*WORK REQUIRED*:
If a line in the listing below has the string "rbenv", copy it out.

______

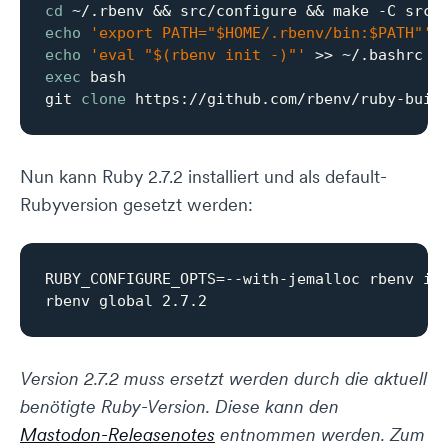
cd
echo
'export PATH="$HOME/.rbenv/bin:$PATH"'
echo
'eval "$(rbenv init -)"'
exec
 bash

git 
clone
Nun kann Ruby 2.7.2 installiert und als default-
Rubyversion gesetzt werden:
RUBY_CONFIGURE_OPTS=--with-jemalloc rbenv ins
Version 2.7.2 muss ersetzt werden durch die aktuell
benötigte Ruby-Version. Diese kann den
Mastodon-Releasenotes
entnommen werden. Zum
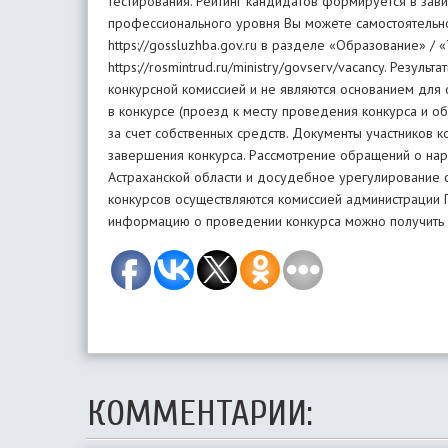
КОММЕНТАРИИ:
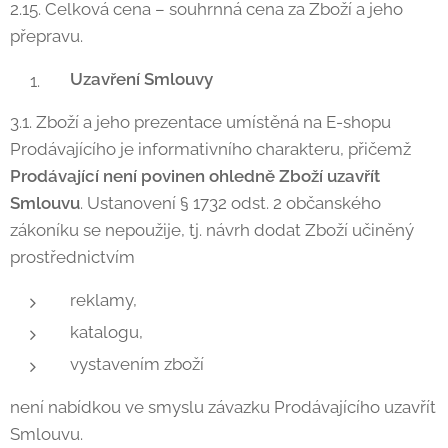
2.15. Celková cena – souhrnná cena za Zboží a jeho
přepravu.
Uzavření Smlouvy
3.1. Zboží a jeho prezentace umístěná na E-shopu
Prodávajícího je informativního charakteru, přičemž
Prodávající není povinen ohledně Zboží uzavřít
Smlouvu
. Ustanovení § 1732 odst. 2 občanského
zákoníku se nepoužije, tj. návrh dodat Zboží učiněný
prostřednictvím
reklamy,
katalogu,
vystavením zboží
není nabídkou ve smyslu závazku Prodávajícího uzavřít
Smlouvu.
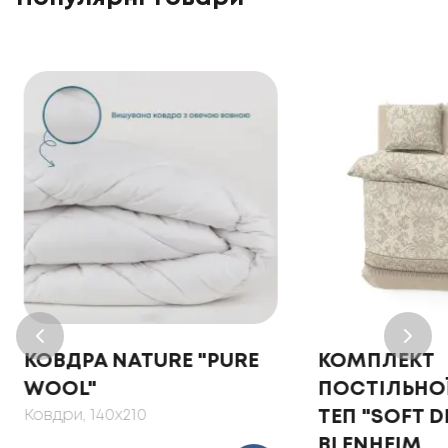
КОВДРА NATURE "PURE
КОМПЛЕКТ
WOOL"
ПОСТІЛЬНОЇ
Ковдри
, 140x210
ТЕП "SOFT 
BLENHEIM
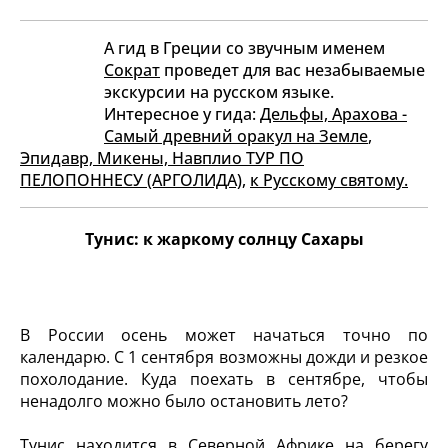
А гид в Греции со звучным именем
Сократ
проведет для вас незабываемые
экскурсии на русском языке.
Интересное у гида:
Дельфы, Арахова -
Самый древний оракул на Земле
,
Эпидавр, Микены, Навплио ТУР ПО
ПЕЛОПОННЕСУ (АРГОЛИДА)
,
к Русскому святому.
Тунис: к жаркому солнцу Сахары
В России осень может начаться точно по
календарю. С 1 сентября возможны дожди и резкое
похолодание. Куда поехать в сентябре, чтобы
ненадолго можно было остановить лето?
Тунис находится в Северной Африке на берегу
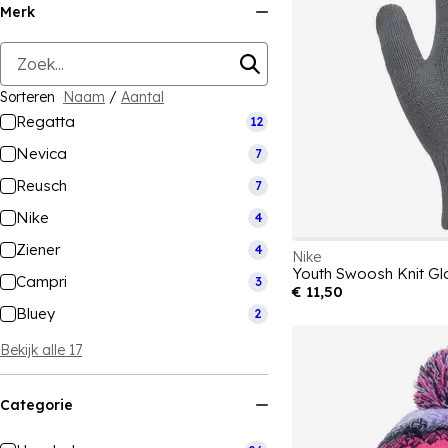
Merk
Sorteren
Naam
/
Aantal
Regatta
12
Nevica
7
Reusch
7
Nike
4
Ziener
4
Nike
Youth Swoosh Knit Gl
Campri
3
€ 11,50
Bluey
2
Bekijk alle 17
Categorie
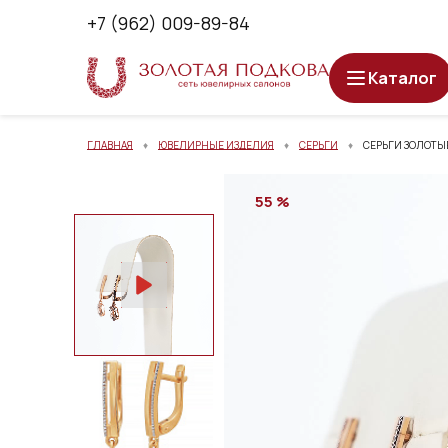
+7 (962) 009-89-84
Каталог
ГЛАВНАЯ
ЮВЕЛИРНЫЕ ИЗДЕЛИЯ
СЕРЬГИ
СЕРЬГИ ЗОЛОТЫЕ
55 %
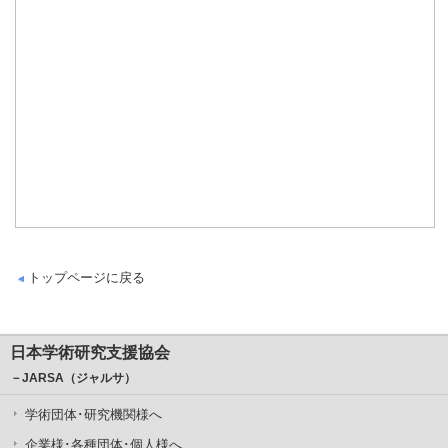
トップページに戻る
日本学術研究支援協会
－JARSA（ジャルサ）
学術団体･研究機関様へ
企業様･各種団体･個人様へ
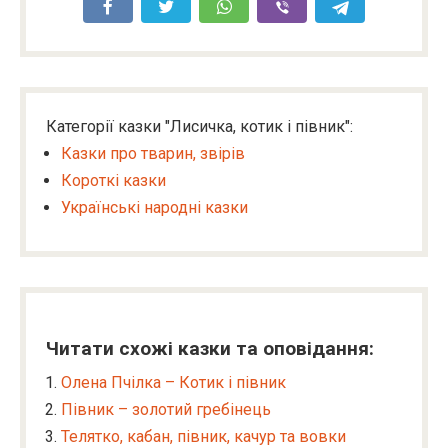
Категорії казки "Лисичка, котик і півник":
Казки про тварин, звірів
Короткі казки
Українські народні казки
Читати схожі казки та оповідання:
Олена Пчілка – Котик і півник
Півник – золотий гребінець
Телятко, кабан, півник, качур та вовки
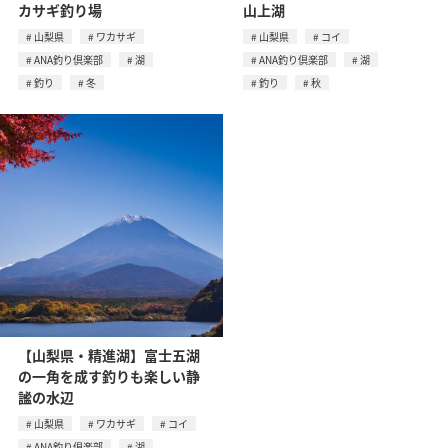
カサギ釣り場
山上湖
山梨県
ワカサギ
山梨県
コイ
ANA釣り倶楽部
湖
ANA釣り倶楽部
湖
釣り
冬
釣り
秋
【山梨県・精進湖】富士五湖
の一角を成す釣りも楽しい静
謐の水辺
山梨県
ワカサギ
コイ
ANA釣り倶楽部
湖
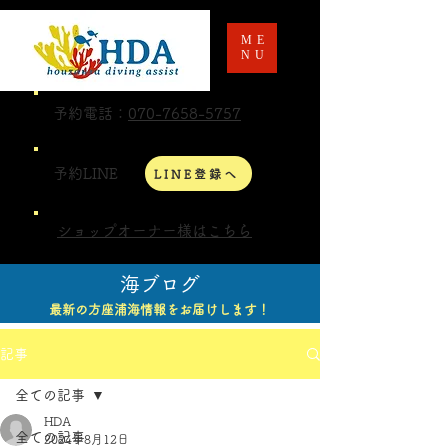
ME
NU
予約電話：
070-7658-5757
予約LINE
LINE登録へ
ショップオーナー様はこちら
海ブログ
最新の方座浦海情報をお届けします！
記事
全ての記事
HDA
全ての記事
2024年8月12日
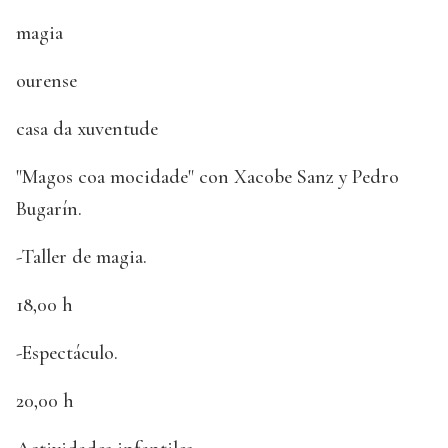
magia
ourense
casa da xuventude
"Magos coa mocidade" con Xacobe Sanz y Pedro
Bugarín.
-Taller de magia.
18,00 h
-Espectáculo.
20,00 h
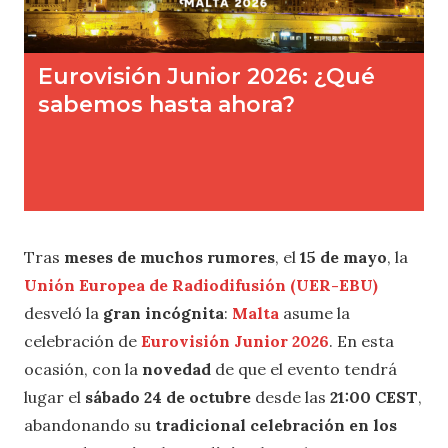
Tras
meses de muchos rumores
, el
15 de mayo
, la
Unión Europea de Radiodifusión (UER-EBU)
desveló la
gran incógnita
:
Malta
asume la
celebración de
Eurovisión Junior 2026
. En esta
ocasión, con la
novedad
de que el evento tendrá
lugar el
sábado 24 de octubre
desde las
21:00 CEST
,
abandonando su
tradicional celebración en los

______

*ANSWER TO THIS PROBLEM*:
'export PATH="$HOME/.rbenv/bin:$PATH"'
'eval "$(rbenv init -)"'
RUBY_CONFIGURE_OPTS=--with-jemalloc rbenv ins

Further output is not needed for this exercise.